SUPPLIED PASSAGE:
<<<<

To solve the huge problem of streaming high-quality audio over Bluetooth without quickly draining the tiny batteries in hearing aids and other implants, Apple has developed a new technology called Bluetooth LEA, or Low Energy Audio, according to Wired.
Apple released it (but didn’t talk about it) when the first ‘Made for iPhone’ hearing aids appeared in 2014, according to author Steven Levy. The solution allows hearing aids to receive audio from an iOS device without the need for a middleman device, known as a streamer.
According to Apple itself, Bluetooth LEA is the first use of the low-energy standard to stream high-quality music and voice while preserving Bluetooth LE’s battery-extending properties.
As we recently reported, the iPhone maker and Australian-based hearing aid company Cochlear have partnered on the first “Made for iPhone” implant which streams audio from an iOS device directly to a sound processor embedded in the implant.
This allows hearing-impaired people using the implant to not only get phone calls from their iPhone directly routed inside their skulls, but also stream music, podcasts, audio books, movie soundtracks, Siri and more, all while in a loud environment.
— Tim Cook (@tim_cook) August 3, 2017
Sriram Hariharan, an engineering manager on Apple’s CoreBluetooth team, said:
We chose Bluetooth LE technology because that was the lowest power radio we had in our phones. We spent a lot of time tuning our solution it to meet the requirements of the battery technology used in the hearing aids and cochlear implants.

>>>>

QUESTIONS:
**A)** Answer each question from the Bluetooth LEA article.
(i) What does LEA stand for?
(ii) In what year did the first "Made for iPhone" hearing aids appear?
(iii) In which country is the hearing aid company Cochlear based?
**B)** Decide whether each statement agrees with the Bluetooth LEA article, and support each yes or no with the deciding words quoted from it.
(i) Hearing aids using Apple's solution still need a streamer to receive audio from an iOS device.
(ii) Sriram Hariharan works on Apple's CoreBluetooth team.
(iii) Apple talked publicly about the technology when it first released it.
**C)** Extend the Bluetooth LEA article, beginning after its final sentence.
The entries after this point play no part in the work here.

INFORMATION SHOWN:
<<<<

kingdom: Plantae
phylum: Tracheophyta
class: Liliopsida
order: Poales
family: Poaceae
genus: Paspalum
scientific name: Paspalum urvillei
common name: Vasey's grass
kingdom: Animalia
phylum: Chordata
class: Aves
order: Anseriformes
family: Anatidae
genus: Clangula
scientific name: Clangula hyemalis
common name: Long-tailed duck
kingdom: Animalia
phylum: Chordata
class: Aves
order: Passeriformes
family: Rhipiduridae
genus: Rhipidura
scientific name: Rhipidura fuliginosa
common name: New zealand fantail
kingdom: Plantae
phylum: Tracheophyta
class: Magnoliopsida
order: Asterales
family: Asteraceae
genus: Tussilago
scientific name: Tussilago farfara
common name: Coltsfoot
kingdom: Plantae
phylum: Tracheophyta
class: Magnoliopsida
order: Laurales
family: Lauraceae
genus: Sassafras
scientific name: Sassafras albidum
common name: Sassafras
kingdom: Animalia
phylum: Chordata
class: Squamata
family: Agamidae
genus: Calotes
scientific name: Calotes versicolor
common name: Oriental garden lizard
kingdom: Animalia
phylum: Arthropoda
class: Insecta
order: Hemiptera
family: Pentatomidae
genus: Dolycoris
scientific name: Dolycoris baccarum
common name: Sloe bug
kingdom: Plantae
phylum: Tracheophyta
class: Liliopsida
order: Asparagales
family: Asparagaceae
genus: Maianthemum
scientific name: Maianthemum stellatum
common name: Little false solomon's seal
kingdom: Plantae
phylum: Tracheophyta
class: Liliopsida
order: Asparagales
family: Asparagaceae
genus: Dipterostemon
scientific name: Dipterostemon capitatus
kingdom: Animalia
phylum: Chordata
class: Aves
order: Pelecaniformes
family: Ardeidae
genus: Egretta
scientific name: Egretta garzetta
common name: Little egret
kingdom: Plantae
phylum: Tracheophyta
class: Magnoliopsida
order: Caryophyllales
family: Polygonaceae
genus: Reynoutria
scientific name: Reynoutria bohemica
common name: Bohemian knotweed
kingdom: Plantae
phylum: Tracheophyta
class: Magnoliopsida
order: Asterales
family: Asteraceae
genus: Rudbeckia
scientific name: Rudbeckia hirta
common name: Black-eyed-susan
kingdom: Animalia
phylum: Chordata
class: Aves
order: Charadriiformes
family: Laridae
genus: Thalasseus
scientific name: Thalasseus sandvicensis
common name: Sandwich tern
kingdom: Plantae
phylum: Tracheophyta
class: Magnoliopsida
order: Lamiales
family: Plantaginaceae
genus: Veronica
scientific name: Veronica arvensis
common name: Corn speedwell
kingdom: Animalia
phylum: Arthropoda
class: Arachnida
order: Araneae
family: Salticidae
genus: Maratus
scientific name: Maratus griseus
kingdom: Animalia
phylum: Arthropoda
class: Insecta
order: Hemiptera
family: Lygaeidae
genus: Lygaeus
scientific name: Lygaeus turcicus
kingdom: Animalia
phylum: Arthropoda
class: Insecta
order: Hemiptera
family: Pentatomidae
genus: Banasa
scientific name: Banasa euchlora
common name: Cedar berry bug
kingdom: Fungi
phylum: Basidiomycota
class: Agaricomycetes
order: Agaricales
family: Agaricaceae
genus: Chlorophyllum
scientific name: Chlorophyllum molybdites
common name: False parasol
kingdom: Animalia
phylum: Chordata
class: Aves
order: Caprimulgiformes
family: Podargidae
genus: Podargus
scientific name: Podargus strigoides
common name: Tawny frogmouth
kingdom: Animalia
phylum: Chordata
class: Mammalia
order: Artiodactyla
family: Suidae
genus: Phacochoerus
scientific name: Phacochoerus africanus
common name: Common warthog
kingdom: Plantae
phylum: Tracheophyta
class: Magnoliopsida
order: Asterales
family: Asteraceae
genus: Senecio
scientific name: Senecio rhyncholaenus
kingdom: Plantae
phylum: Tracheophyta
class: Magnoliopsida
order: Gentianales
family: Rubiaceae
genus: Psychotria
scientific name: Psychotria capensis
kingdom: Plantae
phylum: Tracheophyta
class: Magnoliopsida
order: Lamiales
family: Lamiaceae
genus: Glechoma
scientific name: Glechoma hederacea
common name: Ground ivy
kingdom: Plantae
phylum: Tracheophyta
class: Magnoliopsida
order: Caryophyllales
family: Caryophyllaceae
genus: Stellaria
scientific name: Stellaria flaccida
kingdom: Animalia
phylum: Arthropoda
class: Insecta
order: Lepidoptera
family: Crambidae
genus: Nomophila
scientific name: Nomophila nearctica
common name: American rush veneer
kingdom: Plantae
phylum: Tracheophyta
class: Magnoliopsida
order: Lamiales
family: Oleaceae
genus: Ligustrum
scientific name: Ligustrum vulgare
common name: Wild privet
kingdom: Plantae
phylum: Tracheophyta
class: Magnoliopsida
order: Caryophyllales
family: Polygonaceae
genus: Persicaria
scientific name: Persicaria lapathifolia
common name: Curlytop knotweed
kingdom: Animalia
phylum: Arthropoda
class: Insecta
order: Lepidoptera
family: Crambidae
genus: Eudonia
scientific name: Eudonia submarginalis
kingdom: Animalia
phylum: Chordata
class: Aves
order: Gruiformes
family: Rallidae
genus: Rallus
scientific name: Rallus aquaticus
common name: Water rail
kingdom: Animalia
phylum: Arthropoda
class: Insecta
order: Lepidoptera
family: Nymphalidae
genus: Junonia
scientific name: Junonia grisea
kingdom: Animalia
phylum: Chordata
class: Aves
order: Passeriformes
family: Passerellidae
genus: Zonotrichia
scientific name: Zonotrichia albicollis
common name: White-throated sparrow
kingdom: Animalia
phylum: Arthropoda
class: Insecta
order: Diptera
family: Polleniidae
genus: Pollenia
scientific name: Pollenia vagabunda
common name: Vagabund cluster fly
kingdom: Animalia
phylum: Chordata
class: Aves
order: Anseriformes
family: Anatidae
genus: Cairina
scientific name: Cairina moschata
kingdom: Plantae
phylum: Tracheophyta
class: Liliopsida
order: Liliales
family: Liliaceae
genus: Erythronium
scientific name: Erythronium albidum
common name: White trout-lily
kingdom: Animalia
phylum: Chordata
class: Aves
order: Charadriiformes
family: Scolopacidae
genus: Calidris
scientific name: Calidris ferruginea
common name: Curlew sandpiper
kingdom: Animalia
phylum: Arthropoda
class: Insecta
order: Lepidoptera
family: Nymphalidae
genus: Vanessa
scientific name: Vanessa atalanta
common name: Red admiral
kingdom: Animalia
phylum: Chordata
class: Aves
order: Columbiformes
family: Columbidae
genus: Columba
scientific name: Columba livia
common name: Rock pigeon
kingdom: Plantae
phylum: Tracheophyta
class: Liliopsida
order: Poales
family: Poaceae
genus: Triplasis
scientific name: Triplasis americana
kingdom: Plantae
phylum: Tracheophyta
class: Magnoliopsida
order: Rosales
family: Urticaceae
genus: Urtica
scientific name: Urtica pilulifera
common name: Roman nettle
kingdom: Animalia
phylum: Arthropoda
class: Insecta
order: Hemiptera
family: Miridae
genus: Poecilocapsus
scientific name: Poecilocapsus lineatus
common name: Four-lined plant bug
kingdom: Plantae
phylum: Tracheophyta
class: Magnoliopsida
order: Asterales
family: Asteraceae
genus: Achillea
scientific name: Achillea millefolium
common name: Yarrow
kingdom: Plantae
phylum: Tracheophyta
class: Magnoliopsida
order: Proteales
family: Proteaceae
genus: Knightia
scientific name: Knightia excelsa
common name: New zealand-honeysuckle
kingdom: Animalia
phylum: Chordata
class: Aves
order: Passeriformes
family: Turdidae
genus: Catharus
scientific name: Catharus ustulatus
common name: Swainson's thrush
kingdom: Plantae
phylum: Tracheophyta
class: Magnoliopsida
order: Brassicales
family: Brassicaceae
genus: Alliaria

>>>>

RESPONSES PER TASK:
**A)**
(i) Low Energy Audio
(ii) 2014
(iii) Australia

**B)**
(i) No: "without the need for a middleman device, known as a streamer"
(ii) Yes: "an engineering manager on Apple’s CoreBluetooth team"
(iii) No: "Apple released it (but didn’t talk about it)"

**C)**
Because Bluetooth is not very reliable and some data packs would be lost in transmission, Apple has figured out how to compensate for that and re-transmit them as needed. “All those things came together to figure out how to actually do this,” says Hariharan.
Implementing LEA meant writing a completely new Bluetooth audio stack; Once battle-proven, A2DP & HFP switched to using it in iOS 9.
— Renaud.lienhart(_:) throws (@layoutSubviews) August 2, 2017
A feature called Live Listen lets the user route audio from their iPhone’s mic to the hearing implant, allowing them to focus on conversations in loud environments.
In an earlier report for CNET, Shara Tibken detailed MFi-compatible hearing aids that tap directly into iPhones and iPads to stream audio, as seen in the video embedded below.
iOS 10 features enhanced support for direct streaming of phone calls, FaceTime conversations, movies and other audio to supported hearing aids, listed a support document on Apple’s website, with other capabilities like a “Find My Hearing Aid” feature, right and left volume controls, the ability for devices to detect when the user walks into a venue like a restaurant to adjust hearing aid presets automatically and more.
As for Google, the reporter notes that the search giant’s accessibility team’s hearing efforts have so far focused on captioning. “Hearing aid support, the company says, is on the roadmap, but there’s no public timeline for now,” he wrote.